The development of technology witnessed at the turn of the 20^th and 21^st centuries had a significant impact on the availability of ultrasound scanners, including high-frequency ones, which are used for skin examination. In this paper, we have shown that skin imaging is used in many fields and, as also pointed out by many other researchers, it shows high usefulness. Unfortunately, easy access to equipment did not contribute significantly to the popularity of ultrasound, which is still underestimated and considered a novelty in offices. This is particularly true for dermatology.

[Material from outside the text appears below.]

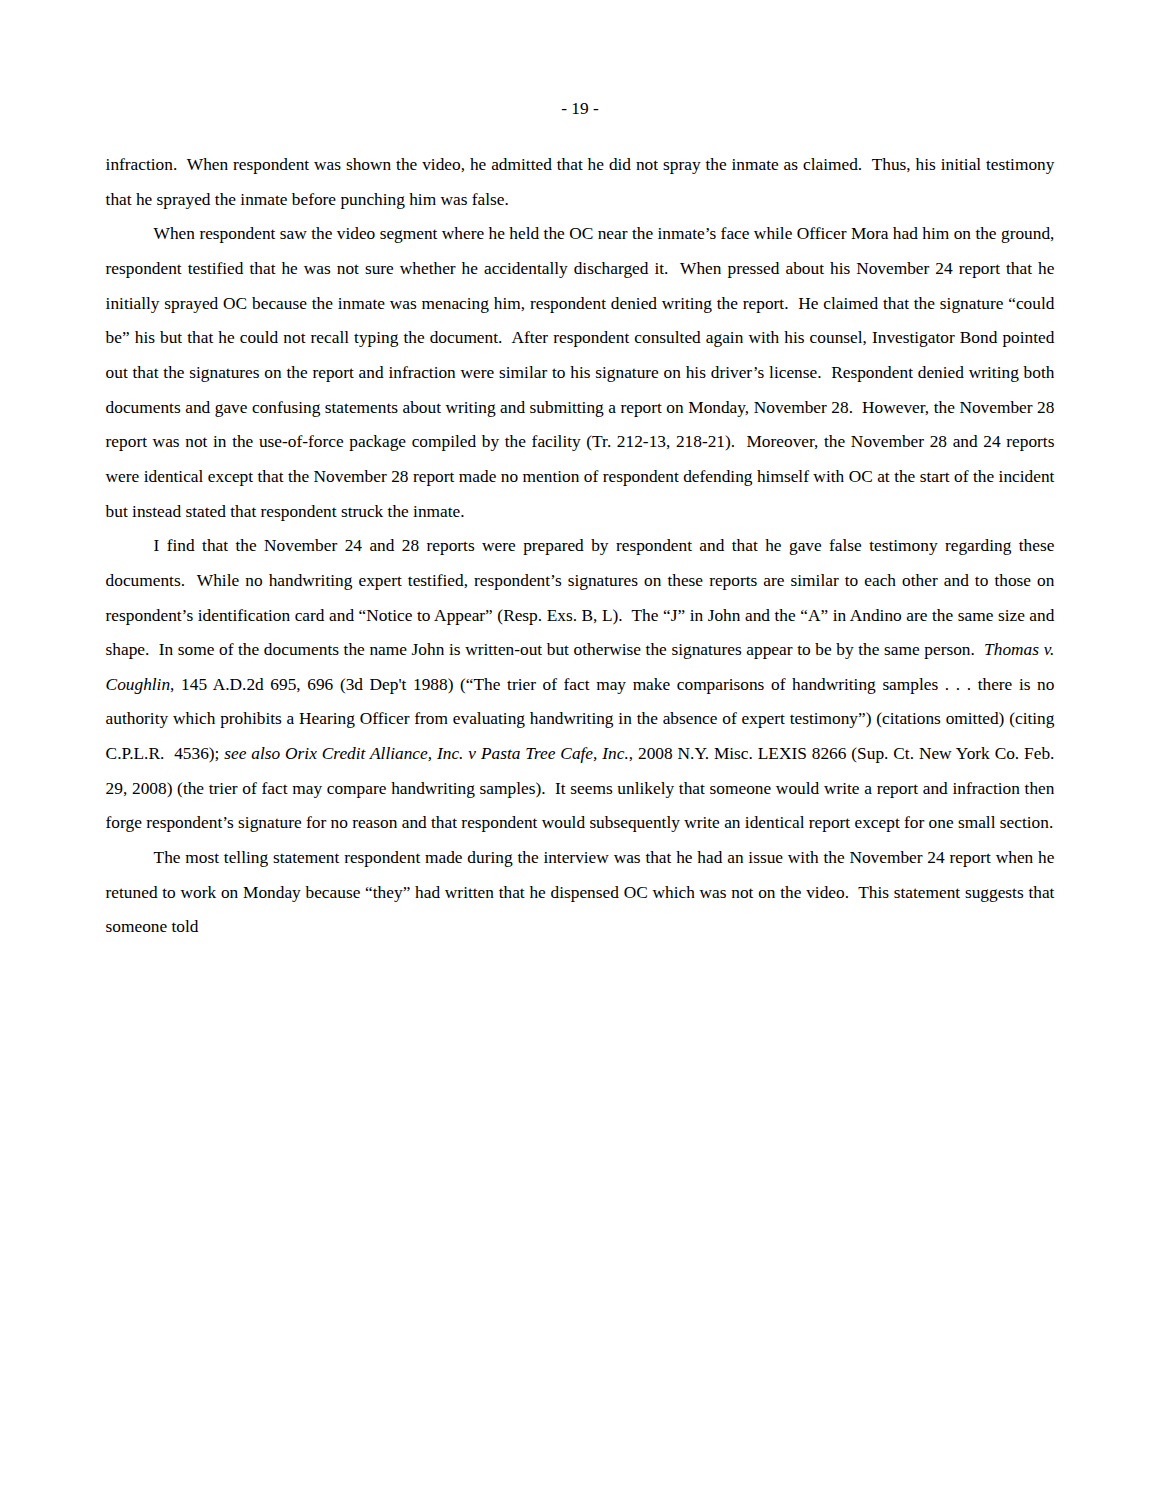- 19 -
infraction. When respondent was shown the video, he admitted that he did not spray the inmate as claimed. Thus, his initial testimony that he sprayed the inmate before punching him was false.
When respondent saw the video segment where he held the OC near the inmate’s face while Officer Mora had him on the ground, respondent testified that he was not sure whether he accidentally discharged it. When pressed about his November 24 report that he initially sprayed OC because the inmate was menacing him, respondent denied writing the report. He claimed that the signature “could be” his but that he could not recall typing the document. After respondent consulted again with his counsel, Investigator Bond pointed out that the signatures on the report and infraction were similar to his signature on his driver’s license. Respondent denied writing both documents and gave confusing statements about writing and submitting a report on Monday, November 28. However, the November 28 report was not in the use-of-force package compiled by the facility (Tr. 212-13, 218-21). Moreover, the November 28 and 24 reports were identical except that the November 28 report made no mention of respondent defending himself with OC at the start of the incident but instead stated that respondent struck the inmate.
I find that the November 24 and 28 reports were prepared by respondent and that he gave false testimony regarding these documents. While no handwriting expert testified, respondent’s signatures on these reports are similar to each other and to those on respondent’s identification card and “Notice to Appear” (Resp. Exs. B, L). The “J” in John and the “A” in Andino are the same size and shape. In some of the documents the name John is written-out but otherwise the signatures appear to be by the same person. Thomas v. Coughlin, 145 A.D.2d 695, 696 (3d Dep't 1988) (“The trier of fact may make comparisons of handwriting samples . . . there is no authority which prohibits a Hearing Officer from evaluating handwriting in the absence of expert testimony”) (citations omitted) (citing C.P.L.R. 4536); see also Orix Credit Alliance, Inc. v Pasta Tree Cafe, Inc., 2008 N.Y. Misc. LEXIS 8266 (Sup. Ct. New York Co. Feb. 29, 2008) (the trier of fact may compare handwriting samples). It seems unlikely that someone would write a report and infraction then forge respondent’s signature for no reason and that respondent would subsequently write an identical report except for one small section.
The most telling statement respondent made during the interview was that he had an issue with the November 24 report when he retuned to work on Monday because “they” had written that he dispensed OC which was not on the video. This statement suggests that someone told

High-frequency ultrasonography is mainly used in scientific and research units. The situation is slightly better in aesthetic medicine and cosmetology, which develop dynamically and implement new therapeutic and diagnostic methods. High-frequency ultrasound scanners are increasingly used in everyday practice in medical offices. In our opinion, it is aesthetic medicine that will contribute to popularization of skin ultrasonography. However, transparent and comprehensive standards of skin ultrasound need to be developed for this to happen. Such attempts are indeed currently made⁽¹⁰⁾. It is also important to introduce reliable training for operators to popularize ultrasonography. The equipment and software in high-frequency ultrasound scanners with mechanical transducers also require improvement and standardization, so that the obtained results can be compared, especially in terms of echogenicity assessment. The development of ultrasound software should target automation as it allows to avoid measurement errors.

The possible applications of high-frequency ultrasound discussed in this paper should encourage doctors, cosmetologists and other skin specialists to use this method in their daily practice.